Structurally Disentangled Feature Fields Distillation for 3D Understanding and Editing
Yoel Levy, David Shavin, Itai Lang, Sagie Benaim
TL;DR
The paper tackles the limitation of using a single view-independent 3D feature field when distilling 2D features into 3D representations. It introduces structurally disentangled feature fields comprising a view-independent component and a view-dependent (reflective) component learned from 2D supervision, enabling independent segmentation and editing of objects and their reflections. The method combines a NeRF-like backbone with explicit decomposition of color and features, and uses a two-stage training regime guided by pretrained 2D features (e.g., DINOv2) to achieve improved 3D segmentation, reflection segmentation, removal, and editing (color and roughness) while preserving realistic reflections. This approach yields state-of-the-art performance on 3D segmentation and enables novel applications like reflective-region removal and component-wise editing, with practical implications for 3D understanding and content creation from 2D supervision. The work opens avenues for more physically grounded 3D scene manipulation and suggests future exploration of additional physical factors and 2D feature alignment.
Abstract
Recent work has demonstrated the ability to leverage or distill pre-trained 2D features obtained using large pre-trained 2D models into 3D features, enabling impressive 3D editing and understanding capabilities using only 2D supervision. Although impressive, models assume that 3D features are captured using a single feature field and often make a simplifying assumption that features are view-independent.

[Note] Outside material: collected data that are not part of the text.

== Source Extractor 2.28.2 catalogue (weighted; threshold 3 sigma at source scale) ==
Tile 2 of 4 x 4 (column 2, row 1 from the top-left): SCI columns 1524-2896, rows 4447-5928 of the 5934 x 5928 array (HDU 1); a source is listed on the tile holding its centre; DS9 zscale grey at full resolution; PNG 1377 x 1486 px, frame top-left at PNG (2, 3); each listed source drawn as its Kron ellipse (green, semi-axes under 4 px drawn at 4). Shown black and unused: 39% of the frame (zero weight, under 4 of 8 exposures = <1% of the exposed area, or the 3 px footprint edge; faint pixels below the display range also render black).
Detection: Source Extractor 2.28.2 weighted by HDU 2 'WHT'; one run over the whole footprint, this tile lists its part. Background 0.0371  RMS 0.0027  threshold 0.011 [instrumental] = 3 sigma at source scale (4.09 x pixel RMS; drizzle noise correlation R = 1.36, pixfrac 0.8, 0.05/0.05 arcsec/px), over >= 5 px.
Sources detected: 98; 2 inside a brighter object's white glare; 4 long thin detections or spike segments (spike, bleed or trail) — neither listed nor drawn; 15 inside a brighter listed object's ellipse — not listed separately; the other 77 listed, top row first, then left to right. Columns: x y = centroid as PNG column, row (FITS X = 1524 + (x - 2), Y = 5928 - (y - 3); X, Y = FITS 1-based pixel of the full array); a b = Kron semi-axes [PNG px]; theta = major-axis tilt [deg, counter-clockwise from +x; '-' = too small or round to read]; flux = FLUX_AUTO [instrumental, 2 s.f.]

In this work, we propose instead to capture 3D features using multiple disentangled feature fields that capture different structural components of 3D features involving view-dependent and view-independent components, which can be learned from 2D feature supervision only. Subsequently, each element can be controlled in isolation, enabling semantic and structural understanding and editing capabilities. For instance, using a user click, one can segment 3D features corresponding to a given object and then segment, edit, or remove their view-dependent (reflective) properties. We evaluate our approach on the task of 3D segmentation and demonstrate a set of novel understanding and editing tasks.